The very concept of upholding rule-of-law values has been challenged by the outcome and reactions to the search. This challenge only brushes the surface of a much wider issue.

Equality under the law essentially means that it does not matter whether one is a citizen or monarch, or a former prime minister or president. One must be treated equally.

Furthermore, an independent judiciary means there is no outside influence in applying the fundamental and ordinary laws fairly and equally.

“I am the law” is a phrase attributed to Frank Hague, the mayor of Jersey City from 1917 to 1947. He was the ultimate political boss in an era when bosses ruled local politics. He was famous for bending the law to his own purposes and wielding absolute power.

His famous declaration echoes the French absolutist king, Louis XIV, who once announced “l’état, c’est moi”. A few decades after Hague’s time, president Richard Nixon expressed a similar sentiment, reasoning he had an executive prerogative that allowed him to break the law or rather, change its definition.

Former presidents and prime ministers are being investigated, prosecuted and even jailed worldwide, be it in Bolivia, Israel, France, South Africa, South Korea, Brazil and even in the US. 

The very concept of upholding rule-of-law values has been challenged by reactions to the search

At first glance, prosecuting current or past top officials accused of illegal conduct seems like an obvious decision for a democracy: everyone should be held accountable and subject to the law.

But presidents and prime ministers are not just anyone. They are chosen by a nation’s citizens or their parties to lead. They are often popular, sometimes revered. So judicial proceedings against them are inevitably perceived as political and become divisive.

If the prosecution of past leaders is brought about by a political rival, it can lead to a cycle of prosecutorial retaliation. When it comes to past leaders, both sweeping immunity and overzealous prosecutions can undermine democracy.

Overzealous political prosecution is more likely, and potentially more damaging, in emerging democracies where courts and other public institutions may be insufficiently independent of politics.

The weaker and more beholden the judiciary, the easier it is for leaders to exploit the system, either to expand their own power or take down an opponent. When either one or the other becomes a reality, it indicates the government is incorrigibly corrupt. And when that happens, it becomes easier for politicians and voters to view leaders’ transgressions as a normal cost of doing business.

In mature democracies, prosecutions can hold leaders accountable and solidify the rule of law. But even here, prosecutors or judges can weaponise prosecutions.

A strong democracy, as is ours, should be competent enough, and its judicial system independent enough, to go after politicians who misbehave, including top serving or former leaders. Even if any investigation is eventually followed up by prosecution and conviction, it should never entail the country falling apart.

A conviction does not necessarily end one’s political career.
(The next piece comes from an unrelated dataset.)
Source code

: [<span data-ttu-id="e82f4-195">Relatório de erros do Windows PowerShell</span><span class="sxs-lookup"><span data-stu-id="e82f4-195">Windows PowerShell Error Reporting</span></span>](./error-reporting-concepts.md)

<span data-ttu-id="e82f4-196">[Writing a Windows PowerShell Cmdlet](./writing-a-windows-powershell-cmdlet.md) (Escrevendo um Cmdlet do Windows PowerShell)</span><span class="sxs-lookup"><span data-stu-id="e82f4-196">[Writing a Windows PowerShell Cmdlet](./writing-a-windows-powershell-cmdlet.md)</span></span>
Take Brazil’s Lula, for example. Having been convicted, he was subsequently released from jail in 2019, still enjoying more than 50 per cent of public support.

But even a mature democracy can turn sour with time if a long ruling party establishes a system of patronage and corruption that keeps its members in power and other parties in the minority.

This can also happen when, while making a show of going after smaller fish for corruption and other indiscretions, the party-run legal system does not touch top party officials, even the most openly corrupt.

Correction February 1, 2022: A previous version attributed the quote “l’état, c’est moi” to Louis XVI.